Rh-3DGS: Robust Open-Vocabulary Scene Understanding via Riemannian Huber Distillation and Manifold-Aware Sampling
Abstract
Open-vocabulary 3D scene understanding answers free-form text queries over reconstructed scenes. However, lifting dense 2D foundation-model embeddings into 3D Gaussian Splatting (3DGS) is still challenging. Existing 3DGS-based methods often average normalized embeddings in Euclidean space. This ignores their hyperspherical geometry and can cause feature collapse. They also distill supervision from all views equally, which amplifies occlusion noise and mixed-depth artifacts. We propose Rh-3DGS, a robust semantic 3DGS framework that uses reliability-aware distillation and manifold-consistent aggregation.

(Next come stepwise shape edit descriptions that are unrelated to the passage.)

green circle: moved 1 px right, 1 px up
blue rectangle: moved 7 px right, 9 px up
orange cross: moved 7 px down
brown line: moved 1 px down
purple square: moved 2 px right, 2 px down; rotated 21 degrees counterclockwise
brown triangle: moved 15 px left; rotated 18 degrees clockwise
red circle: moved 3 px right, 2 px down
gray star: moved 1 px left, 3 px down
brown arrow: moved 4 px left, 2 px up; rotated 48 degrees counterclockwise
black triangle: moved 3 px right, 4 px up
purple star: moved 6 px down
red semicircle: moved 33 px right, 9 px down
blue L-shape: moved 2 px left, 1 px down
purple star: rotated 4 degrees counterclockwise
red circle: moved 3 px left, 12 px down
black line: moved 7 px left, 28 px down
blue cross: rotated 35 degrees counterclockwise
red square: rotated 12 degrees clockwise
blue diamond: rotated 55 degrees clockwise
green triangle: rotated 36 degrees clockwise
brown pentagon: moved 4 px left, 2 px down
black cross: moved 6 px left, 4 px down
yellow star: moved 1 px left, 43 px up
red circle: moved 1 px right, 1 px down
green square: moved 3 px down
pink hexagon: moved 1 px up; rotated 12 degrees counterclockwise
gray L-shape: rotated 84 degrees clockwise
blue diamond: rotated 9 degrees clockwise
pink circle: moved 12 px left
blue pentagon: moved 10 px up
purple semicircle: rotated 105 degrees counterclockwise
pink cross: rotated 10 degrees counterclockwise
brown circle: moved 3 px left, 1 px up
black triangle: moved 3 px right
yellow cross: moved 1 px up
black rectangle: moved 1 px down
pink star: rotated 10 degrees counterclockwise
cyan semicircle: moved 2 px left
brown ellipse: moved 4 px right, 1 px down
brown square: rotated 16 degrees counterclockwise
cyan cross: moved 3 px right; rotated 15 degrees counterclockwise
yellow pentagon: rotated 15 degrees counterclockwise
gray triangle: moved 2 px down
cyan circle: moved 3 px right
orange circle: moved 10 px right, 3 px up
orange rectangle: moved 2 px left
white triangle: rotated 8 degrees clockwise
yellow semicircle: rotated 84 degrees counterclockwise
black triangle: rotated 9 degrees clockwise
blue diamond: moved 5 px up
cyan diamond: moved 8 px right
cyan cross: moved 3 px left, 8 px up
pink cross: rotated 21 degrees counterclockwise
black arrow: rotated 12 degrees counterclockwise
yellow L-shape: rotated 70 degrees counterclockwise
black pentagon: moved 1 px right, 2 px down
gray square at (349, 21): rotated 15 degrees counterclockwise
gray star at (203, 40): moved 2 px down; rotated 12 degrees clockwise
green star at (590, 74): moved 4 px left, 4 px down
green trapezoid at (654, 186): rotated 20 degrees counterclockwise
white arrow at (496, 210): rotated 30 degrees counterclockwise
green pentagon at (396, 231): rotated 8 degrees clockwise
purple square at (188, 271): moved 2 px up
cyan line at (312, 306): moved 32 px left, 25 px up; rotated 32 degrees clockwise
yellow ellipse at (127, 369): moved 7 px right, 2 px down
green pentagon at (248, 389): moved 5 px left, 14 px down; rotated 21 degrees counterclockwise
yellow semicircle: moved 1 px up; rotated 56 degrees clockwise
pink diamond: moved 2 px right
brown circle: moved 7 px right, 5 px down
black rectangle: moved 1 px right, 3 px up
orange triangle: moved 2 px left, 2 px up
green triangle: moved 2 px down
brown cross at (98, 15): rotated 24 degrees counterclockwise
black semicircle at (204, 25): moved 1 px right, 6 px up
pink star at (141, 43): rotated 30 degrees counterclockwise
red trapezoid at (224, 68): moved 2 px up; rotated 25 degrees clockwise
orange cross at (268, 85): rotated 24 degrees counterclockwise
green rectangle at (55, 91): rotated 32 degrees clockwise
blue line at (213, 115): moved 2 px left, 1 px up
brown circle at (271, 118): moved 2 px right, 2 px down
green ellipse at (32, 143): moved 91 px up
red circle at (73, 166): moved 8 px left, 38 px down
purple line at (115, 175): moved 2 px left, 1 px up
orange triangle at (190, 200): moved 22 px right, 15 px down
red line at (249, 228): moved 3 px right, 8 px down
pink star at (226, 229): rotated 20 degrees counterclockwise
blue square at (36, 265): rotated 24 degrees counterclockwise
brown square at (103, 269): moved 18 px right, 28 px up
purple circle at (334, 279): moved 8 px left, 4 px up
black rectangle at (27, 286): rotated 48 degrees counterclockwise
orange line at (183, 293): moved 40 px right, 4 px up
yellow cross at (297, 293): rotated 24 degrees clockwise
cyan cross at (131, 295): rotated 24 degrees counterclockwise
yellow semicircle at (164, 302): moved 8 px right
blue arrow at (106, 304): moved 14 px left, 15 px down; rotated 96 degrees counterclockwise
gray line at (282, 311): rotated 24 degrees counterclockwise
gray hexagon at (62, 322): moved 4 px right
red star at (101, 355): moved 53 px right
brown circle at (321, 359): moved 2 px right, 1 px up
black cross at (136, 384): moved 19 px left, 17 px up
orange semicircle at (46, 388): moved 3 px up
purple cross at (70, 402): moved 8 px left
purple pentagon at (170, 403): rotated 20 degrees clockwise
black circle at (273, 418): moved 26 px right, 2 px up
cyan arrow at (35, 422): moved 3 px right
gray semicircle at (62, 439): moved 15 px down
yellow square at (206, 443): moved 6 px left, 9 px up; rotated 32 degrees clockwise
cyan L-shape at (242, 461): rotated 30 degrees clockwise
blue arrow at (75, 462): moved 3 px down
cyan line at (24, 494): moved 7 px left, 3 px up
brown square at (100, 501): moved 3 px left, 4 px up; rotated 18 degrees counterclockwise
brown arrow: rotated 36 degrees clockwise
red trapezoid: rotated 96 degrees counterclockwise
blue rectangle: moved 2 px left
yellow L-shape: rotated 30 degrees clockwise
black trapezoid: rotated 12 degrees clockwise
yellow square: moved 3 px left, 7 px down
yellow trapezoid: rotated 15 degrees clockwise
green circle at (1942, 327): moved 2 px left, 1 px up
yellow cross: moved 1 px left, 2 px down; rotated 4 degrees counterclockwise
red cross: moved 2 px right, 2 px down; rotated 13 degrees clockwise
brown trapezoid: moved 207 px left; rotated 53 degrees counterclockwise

Visibility-Calibrated Distillation (VCD) computes per-pixel reliability weights from rasterization statistics and down-weights ambiguous pixels. Visibility-Weighted Fréchet Mean (VFM) aggregates embeddings on the unit hypersphere with a Riemannian Huber objective for robust distillation. Lightweight Consistency Contrast (LIC) regularizes the 3D semantic field with neighborhood-based multi-positive contrast to improve local consistency and sharper boundaries. Experiments on three benchmarks show that Rh-3DGS is best on open-vocabulary segmentation, boundary quality, and view-consistent rendering.